With the exception of political leaders in Scotland and Belgium, which is sharply divided between French-speakers and the Flemish, no European leader has spoken in support of the independence aspirations of Catalan separatists, although many expressed alarm at Madrid’s handling of Spain’s worst constitutional crisis in nearly four decades.
Now that Madrid’s direct-rule control over its restive northeast region appears to be taking hold, there is relief in Brussels, where, ironically, Catalan separatist leader Carles Puigdemont has taken refuge and may apply for political asylum. The independence bid appears, at this stage at least, to have failed.
Nonetheless, the root causes that led to the secessionist agitation have not disappeared and the specter of separatist movements springing up still haunts EU leaders. Faced by Brexit and a surge of anti-EU populist nationalism the last thing the bloc’s leaders want are breakaways and possible border disputes roiling the European Union and the continent’s financial markets.
Breakaways present Brussels with complex problems over whether they should be allowed EU membership, the impact on the economy, and how to handle sovereign debts.
To try to deter break-ups, EU officials have often paid lip service to the so-called Barroso Doctrine, named after former EU Commission President José Manuel Barroso, who in 2012 warned Scotland that if it seceded from Britain it could not count on being admitted to the European Union or the eurozone.
Is separatism spreading ?
The Catalonia crisis hit just as Brussels was breathing a sigh of relief over election victories earlier this year for political centrists in France and the Netherlands. Angela Merkel’s win in Germany added to the hope the nationalist wave had crested.
So will other separatist movements strengthen? The failed independence bid by Catalan separatists may act as a dampener, argue analysts.
At first glance there are 19 other regions on the continent where nationhood or autonomy are issues. Several wouldn’t cause alarm in Brussels if serious independence bids were mounted. They include the small Danish island of Bornholm and the Faroe Islands, as well as the French island of Corsica.
The former two have tiny populations, 39,000 and 50,000 respectively. Corsica’s nationalist movement has been seeking greater autonomy since the 1960s, and in the past two years the issue has been heating up.
In several other European regions: Bavaria, Brittany, Székely Land in Romania, the Czech Republic’s Upper Silesia and Moravia, and Italy’s Sicily pro-independence movements exist, but have little political traction.

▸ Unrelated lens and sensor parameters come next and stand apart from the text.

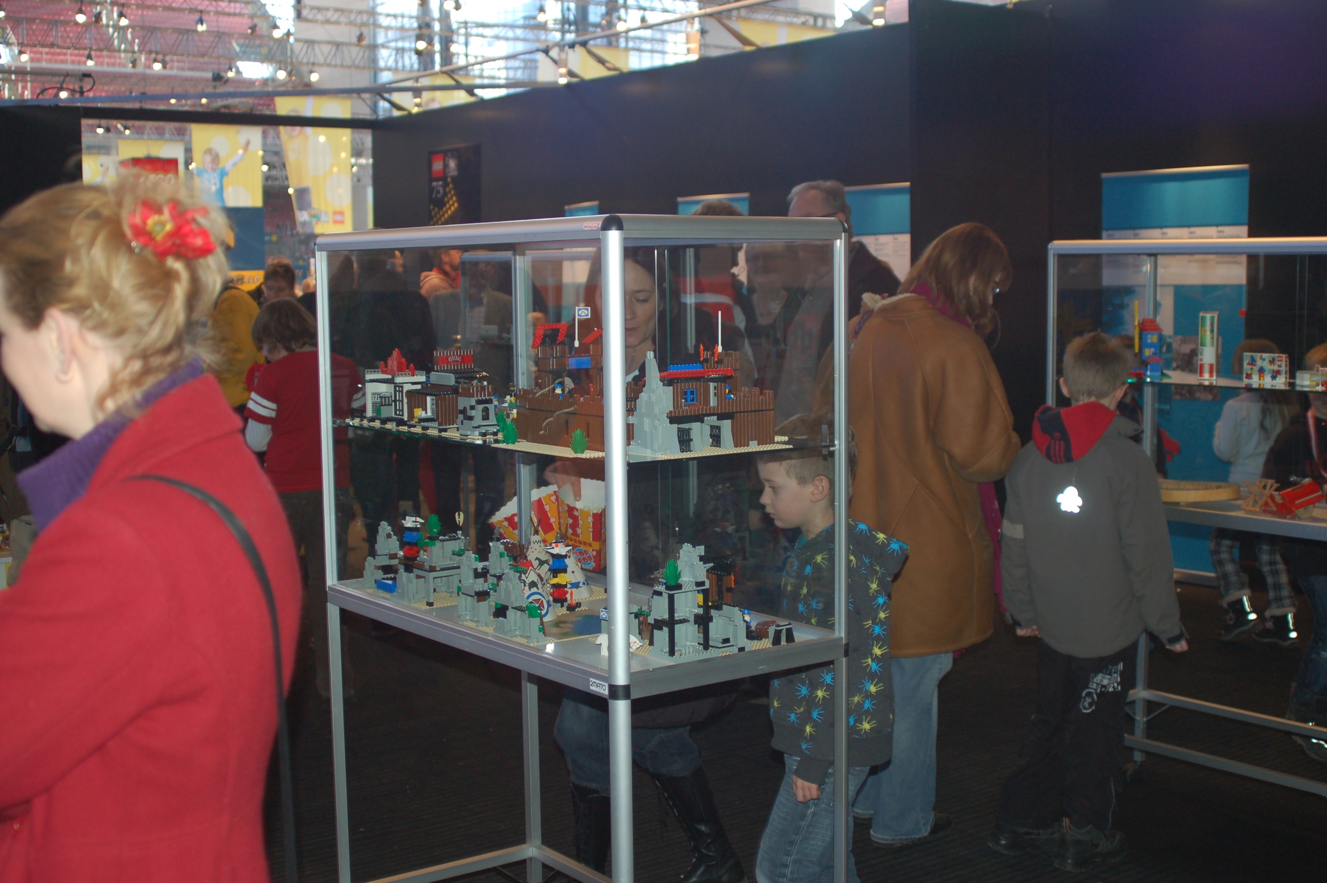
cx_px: 664
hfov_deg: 41.1
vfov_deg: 28.0
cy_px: 442
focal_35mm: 48
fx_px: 1768
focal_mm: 32
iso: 400
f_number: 3
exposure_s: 1/60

More disturbing would be the breakup of Belgium. Flanders, the prosperous and mostly Dutch-speaking region in the north of the country has long sought secession. The New Flemish Alliance is the largest party in the federal parliament and its plan to push for greater devolution after scheduled elections next year risks conflict with French-speaking Wallonia.

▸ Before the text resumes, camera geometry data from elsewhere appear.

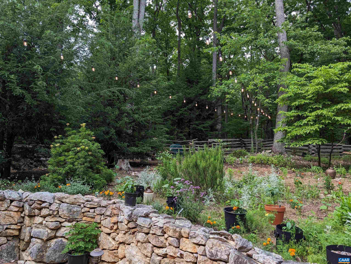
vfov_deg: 56.9
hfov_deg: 71.5
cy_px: 132
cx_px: 176
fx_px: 244
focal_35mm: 24
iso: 29
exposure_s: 1/60
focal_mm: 6.9
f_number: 1.68
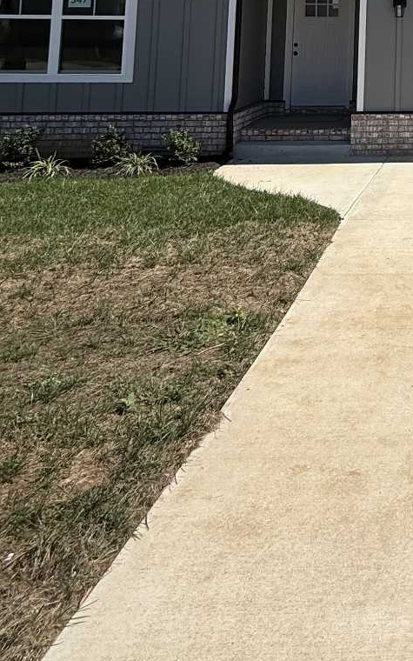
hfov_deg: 27.1
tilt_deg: +4.6
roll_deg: -0.6
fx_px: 720
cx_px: 530
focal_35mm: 40
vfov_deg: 41.8
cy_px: -19
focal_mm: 2.22
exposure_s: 1/2237
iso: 50
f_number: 2.2
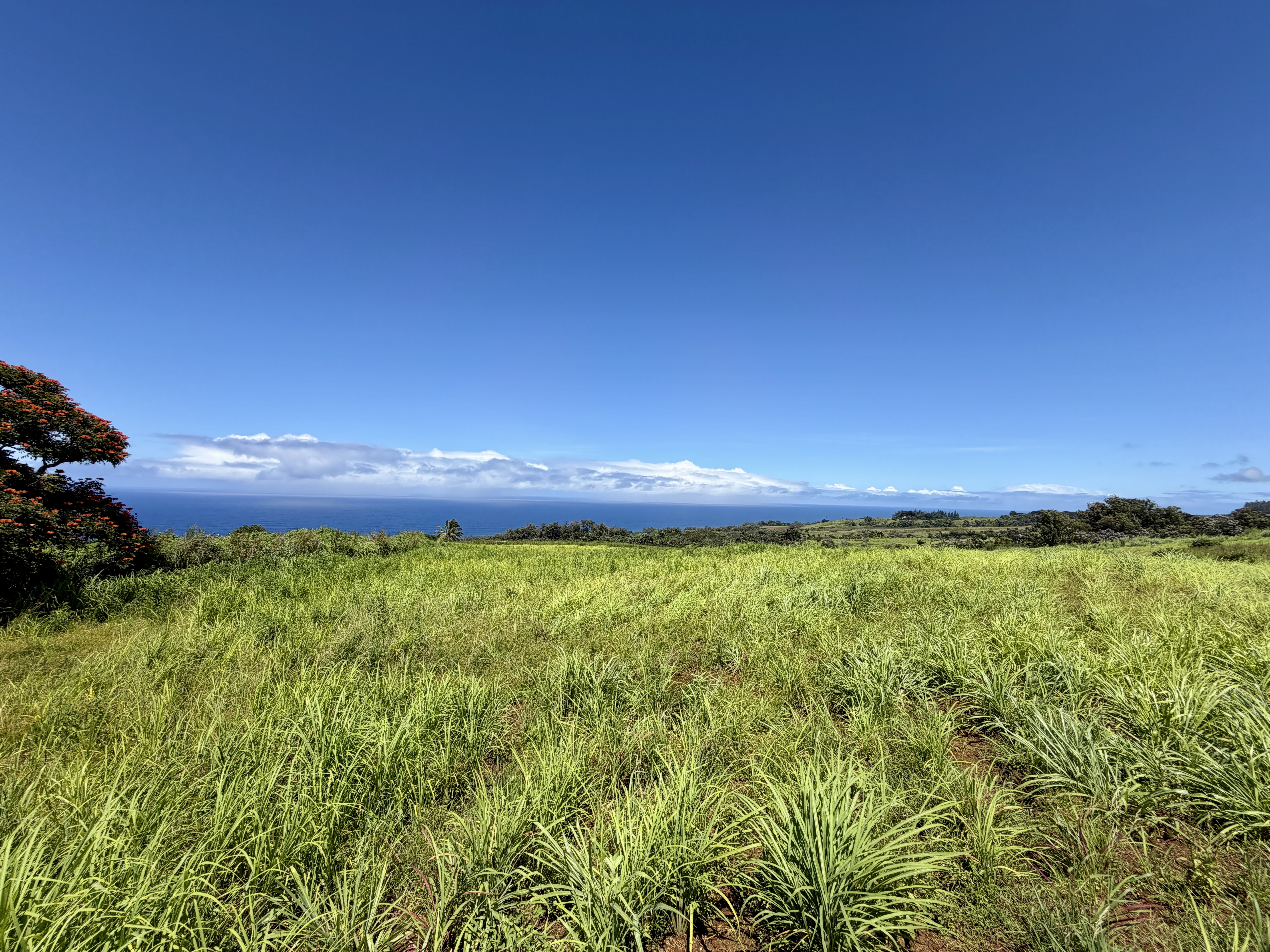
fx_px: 514
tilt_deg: +1.9
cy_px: 476
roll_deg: -0.6
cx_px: 635
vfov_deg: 85.7
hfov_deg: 102.1
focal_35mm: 14
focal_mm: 2.22
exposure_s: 1/1145
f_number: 2.2
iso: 20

The other flashpoint is the wealthy regions of Lombardy and Veneto, which account for a quarter of Italy’s population. They complain, much as Catalans do, that they get little back in terms of state services from the central government and their taxes subsidize poorer regions.
In non-binding referendums earlier this month both regions, which account for 30 percent of Italy’s GDP, voted overwhelmingly to take more control of their economic and tax affairs, immigration and education. Neither region is asking for independence, but their attitudes towards Rome are hardening and a mishandling of the regions by politicians in the Italian capital could spark a greater challenge.
Some analysts fault the lack of skill shown by Spanish and European institutions in responding to the insurrection-style politics of the Catalan separatists.
“This crisis represents a colossal failure of the Spanish democratic polity as a whole. Our leaders have proved unable to craft a way out of the current impasse, unlike at other critical periods of the country’s constitutional history where statesmanship was present,” argues Francisco de Borja Lasheras, an analyst with the European Council on Foreign Relations.
That has wider relevance, he says, for other European governments when it comes to handling populist nationalists aiming to widen divisions and polarize politics.